▶ **What the task requires**: Reprint the lines below as they are, minus the pictures.

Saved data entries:
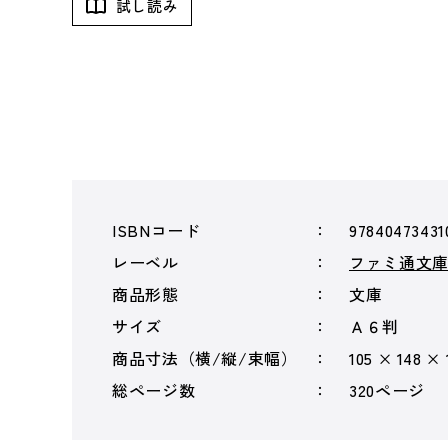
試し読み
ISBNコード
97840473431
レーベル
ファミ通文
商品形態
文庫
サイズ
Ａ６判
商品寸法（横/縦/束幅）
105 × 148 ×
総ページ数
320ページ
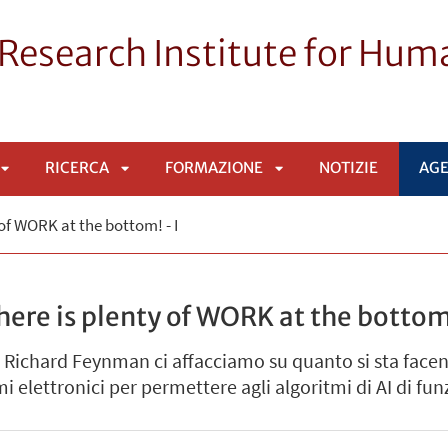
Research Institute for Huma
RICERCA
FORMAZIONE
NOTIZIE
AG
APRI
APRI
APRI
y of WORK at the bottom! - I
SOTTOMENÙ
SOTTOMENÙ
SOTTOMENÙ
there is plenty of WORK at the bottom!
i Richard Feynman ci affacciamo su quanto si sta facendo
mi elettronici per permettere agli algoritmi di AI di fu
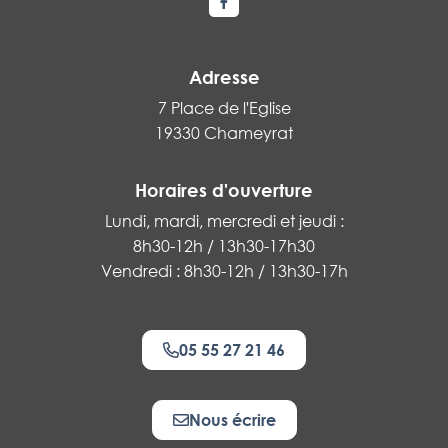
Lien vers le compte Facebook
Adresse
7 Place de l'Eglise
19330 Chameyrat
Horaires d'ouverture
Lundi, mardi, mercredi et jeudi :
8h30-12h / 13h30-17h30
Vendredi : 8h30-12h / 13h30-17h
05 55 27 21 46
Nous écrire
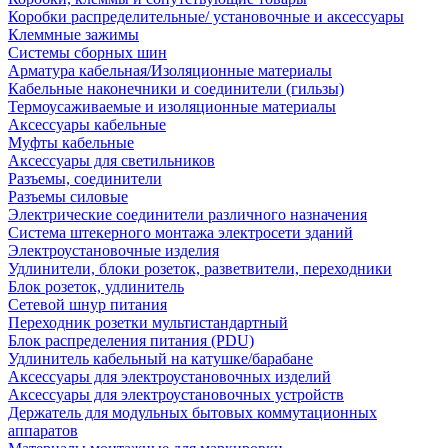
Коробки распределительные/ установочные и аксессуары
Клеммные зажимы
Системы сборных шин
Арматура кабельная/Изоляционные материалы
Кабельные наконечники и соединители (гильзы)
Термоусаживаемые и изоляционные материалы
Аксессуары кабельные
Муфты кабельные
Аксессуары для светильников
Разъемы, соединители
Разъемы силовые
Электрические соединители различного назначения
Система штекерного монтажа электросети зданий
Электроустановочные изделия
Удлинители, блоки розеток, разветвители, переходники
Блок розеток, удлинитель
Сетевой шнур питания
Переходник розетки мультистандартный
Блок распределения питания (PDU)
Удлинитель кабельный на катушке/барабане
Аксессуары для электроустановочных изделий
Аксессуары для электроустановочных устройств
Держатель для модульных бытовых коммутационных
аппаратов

▶ **Exercise answer**:
試し読み
ISBNコード
97840473431
レーベル
ファミ通文
商品形態
文庫
サイズ
Ａ６判
商品寸法（横/縦/束幅）
105 × 148 ×
総ページ数
320ページ
Research Institute for Huma
RICERCA
FORMAZIONE
NOTIZIE
AG
APRI
APRI
APRI
y of WORK at the bottom! - I
SOTTOMENÙ
SOTTOMENÙ
SOTTOMENÙ
there is plenty of WORK at the bottom!
i Richard Feynman ci affacciamo su quanto si sta facendo
mi elettronici per permettere agli algoritmi di AI di fu
Lien vers le compte Facebook
Adresse
7 Place de l'Eglise
19330 Chameyrat
Horaires d'ouverture
Lundi, mardi, mercredi et jeudi :
8h30-12h / 13h30-17h30
Vendredi : 8h30-12h / 13h30-17h
05 55 27 21 46
Nous écrire
Коробки распределительные/ установочные и аксессуары
Клеммные зажимы
Системы сборных шин
Арматура кабельная/Изоляционные материалы
Кабельные наконечники и соединители (гильзы)
Термоусаживаемые и изоляционные материалы
Аксессуары кабельные
Муфты кабельные
Аксессуары для светильников
Разъемы, соединители
Разъемы силовые
Электрические соединители различного назначения
Система штекерного монтажа электросети зданий
Электроустановочные изделия
Удлинители, блоки розеток, разветвители, переходники
Блок розеток, удлинитель
Сетевой шнур питания
Переходник розетки мультистандартный
Блок распределения питания (PDU)
Удлинитель кабельный на катушке/барабане
Аксессуары для электроустановочных изделий
Аксессуары для электроустановочных устройств
Держатель для модульных бытовых коммутационных
аппаратов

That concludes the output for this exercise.